Now, read this article: We’ll Be Paying For Mark Halperin’s Sins For Years To Come
It was Halperin and the people who eventually superseded him — like the editors of Politico — that drove me out of Washington. For the three self-conscious and self-flagellating years I worked there, I felt absolutely convinced I could say nothing of insight about the city, and thus about politics or American life, unless I scored a rare invite to the politico-socialite Tammy Haddad’s backyard party. I thought insight was merely about access — about being able to immediately recognize whose initials were referred to in the top paragraph of that morning’s Note.
I include Morning Joe and Mika in this crew for whom the ability to report on what various politicos are thinking and feeling is more important than helping their viewers actually understand the issues at hand.
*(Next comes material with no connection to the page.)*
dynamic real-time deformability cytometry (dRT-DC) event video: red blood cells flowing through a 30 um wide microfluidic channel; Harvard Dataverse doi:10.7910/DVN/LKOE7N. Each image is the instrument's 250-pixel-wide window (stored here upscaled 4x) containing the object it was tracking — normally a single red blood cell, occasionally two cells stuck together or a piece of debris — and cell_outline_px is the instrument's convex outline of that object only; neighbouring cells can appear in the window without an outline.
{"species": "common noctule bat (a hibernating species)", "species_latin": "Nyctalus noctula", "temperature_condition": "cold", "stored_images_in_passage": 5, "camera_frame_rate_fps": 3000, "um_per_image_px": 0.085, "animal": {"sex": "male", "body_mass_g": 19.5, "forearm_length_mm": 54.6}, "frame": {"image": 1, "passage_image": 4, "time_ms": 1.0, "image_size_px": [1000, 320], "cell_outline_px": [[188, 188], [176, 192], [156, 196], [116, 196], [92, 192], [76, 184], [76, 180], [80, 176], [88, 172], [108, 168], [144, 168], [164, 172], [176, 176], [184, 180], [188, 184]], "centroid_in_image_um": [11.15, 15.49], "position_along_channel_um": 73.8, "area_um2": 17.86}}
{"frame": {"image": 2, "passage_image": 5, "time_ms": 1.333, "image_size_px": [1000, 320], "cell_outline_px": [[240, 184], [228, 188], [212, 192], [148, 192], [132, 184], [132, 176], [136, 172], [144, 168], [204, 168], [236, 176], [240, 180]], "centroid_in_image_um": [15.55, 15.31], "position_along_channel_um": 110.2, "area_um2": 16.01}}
We often talk about Fox News as the place that broke our politics, but Halperin and the gossip horserace practitioners broke our media. Access and access journalism has always been with us, I think, but Halperin et al made it an industry. Substituting helping citizens to understand what their government is doing for access games. (I’m also thinking that the reason why the WaPo is scooping the NYT on everything besides speaking to Trump stories is that they are stuck in access journalism for the time.)
I’m not a big fan of the Rona Barrettization of politics — especially as the gossip seems to become what some political journalists do. And it isn’t like Halperin started all of this political gossip — it has always been there and largely passed around by the company towners. But the self-promotion and trade in trivia are what Halperin industrialized — it never mattered how often the trivia was wrong (and he was wrong a lot) — what mattered was the access to the gossip and the people who traded in it. Meantime, the people who needed to know something about what their government was doing were shortchanged.